Des connaissances, bien sûr. Tout d’abord celle de leur vitesse, que la théorie de la relativité générale avait prédite comme étant celle de la lumière. La détection en 2017, par l’instrument Virgo, de la fusion de deux étoiles à neutrons, a confirmé cette prédiction, à un facteur 10-15 près. Par ailleurs, les ondes gravitationnelles engendrées par ce phénomène cataclysmique ont permis de calculer la distance à laquelle il s’est produit, tandis que les ondes électromagnétiques émises par le sursaut gamma concomitant ont servi à calculer la vitesse de récession de l’astre nouvellement créé, apportant ainsi une plus grande précision à la valeur de la constante de Hubble. Il s’agit là – et c’est un événement historique – du premier véritable exemple d’astronomie multimessager.
Certes, à la fin du siècle dernier, la découverte des neutrinos solaires a donné naissance à l'astronomie neutrino, qui a permis d’effectuer des observations jusqu'alors impossibles, comme celle de la structure interne du Soleil. Mais détecter ces particules est un véritable défi, en raison de leur très faible interaction avec la matière, si
bien que jusqu’à ce jour, cette méthode n’a été capable de révéler que trois événements.

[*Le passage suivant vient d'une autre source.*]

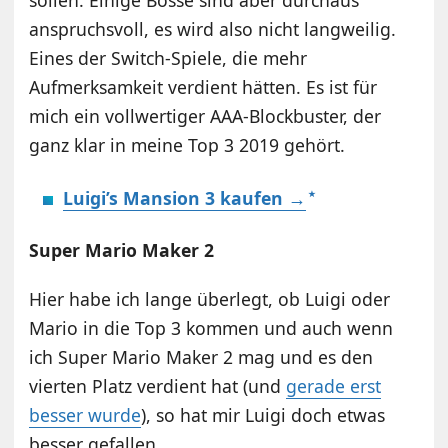
sollen. Einige Bosse sind aber durchaus
anspruchsvoll, es wird also nicht langweilig.
Eines der Switch-Spiele, die mehr
Aufmerksamkeit verdient hätten. Es ist für
mich ein vollwertiger AAA-Blockbuster, der
ganz klar in meine Top 3 2019 gehört.
Luigi’s Mansion 3 kaufen →
Super Mario Maker 2
Hier habe ich lange überlegt, ob Luigi oder
Mario in die Top 3 kommen und auch wenn
ich Super Mario Maker 2 mag und es den
vierten Platz verdient hat (und
gerade erst
besser wurde
), so hat mir Luigi doch etwas
besser gefallen.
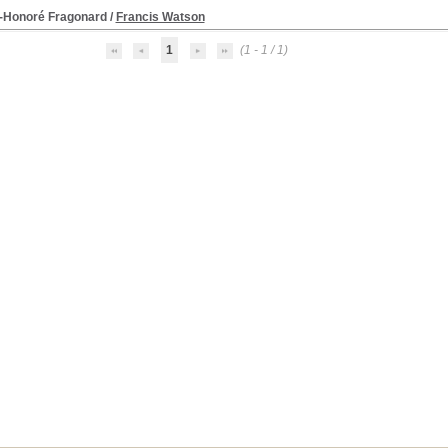
-Honoré Fragonard
/
Francis Watson
1
(1 - 1 / 1)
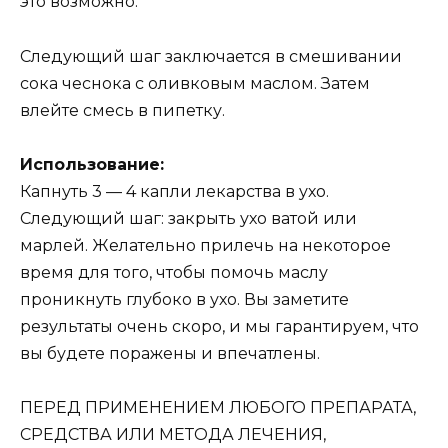
это возможно.
Следующий шаг заключается в смешивании
сока чеснока с оливковым маслом. Затем
влейте смесь в пипетку.
Использование:
Капнуть 3 — 4 капли лекарства в ухо.
Следующий шаг: закрыть ухо ватой или
марлей. Желательно прилечь на некоторое
время для того, чтобы помочь маслу
проникнуть глубоко в ухо. Вы заметите
результаты очень скоро, и мы гарантируем, что
вы будете поражены и впечатлены.
ПЕРЕД ПРИМЕНЕНИЕМ ЛЮБОГО ПРЕПАРАТА,
СРЕДСТВА ИЛИ МЕТОДА ЛЕЧЕНИЯ,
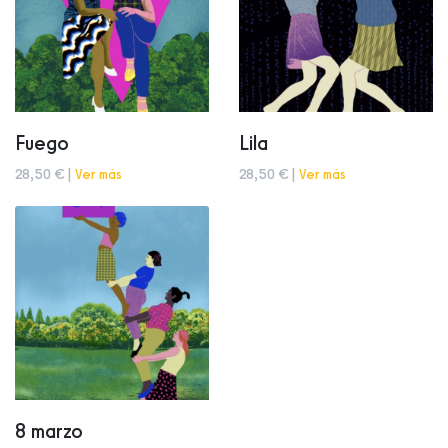
Fuego
Lila
28,50 € |
Ver más
28,50 € |
Ver más
8 marzo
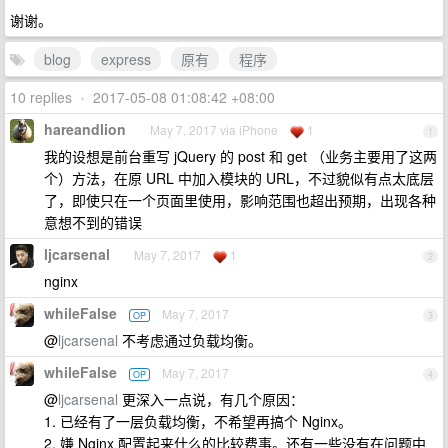
谢谢。
blog
express
原有
程序
10 replies
•
2017-05-08 01:08:42 +08:00
hareandlion
May 7, 2017 via iPhone
1
1
我的设想是前台重写 jQuery 的 post 和 get （业务主要用了这两
个）方法，在原 URL 中加入模块的 URL，不过貌似有点太底层
了，即使只在一个页面里使用，影响范围也超出预期，出现各种
意想不到的错误
ljcarsenal
May 7, 2017
1
2
nginx
whileFalse
May 7, 2017
OP
3
@
ljcarsenal
不考虑通过负载均衡。
whileFalse
May 7, 2017
OP
4
@
ljcarsenal
更深入一点说，有几个原因：
1. 已经有了一层负载均衡，不希望再搞个 Nginx。
2. 嫌 Nginx 配置起来什么的比较费事。还有一些没有在问题中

La découverte des ondes gravitationnelles a aussi contribué à faire évoluer les technologies. Elle a nécessité le développement de détecteurs interférométriques d’une sensibilité extraordinaire, capables de déceler d'infimes variations de distance. Lors de l’épisode de 2015, les miroirs des cavités des instruments LIGO ont subi un déplacement de 10-18 m, un millier de fois inférieur à la taille du proton.
La possibilité de détecter ces ondes, dont l’existence n’était jusqu’alors qu’une théorie, est un nouveau moyen révolutionnaire d’observation du contenu de l’Univers, une nouvelle fenêtre ouverte sur le Cosmos. Parce qu’elles ne sont pas arrêtées par la matière – contrairement aux ondes électromagnétiques –, les astrophysiciens disposent désormais d’un champ nouveau d’observation, qui leur permettra de connaître certains aspects de l’Univers jusqu’alors invisibles, comme les 380’000 premières années après le Big Bang, avant que la lumière n’ait pu s’échapper de la soupe primordiale de particules.
Les ondes gravitationnelles n’auront pas du jour au lendemain des retombées spectaculaires, car elles font encore partie du domaine de la recherche. Mais patience ! Les ondes électromagnétiques, dont la découverte remonte au XIXe siècle, n’ont pas fini de trouver de nouvelles applications.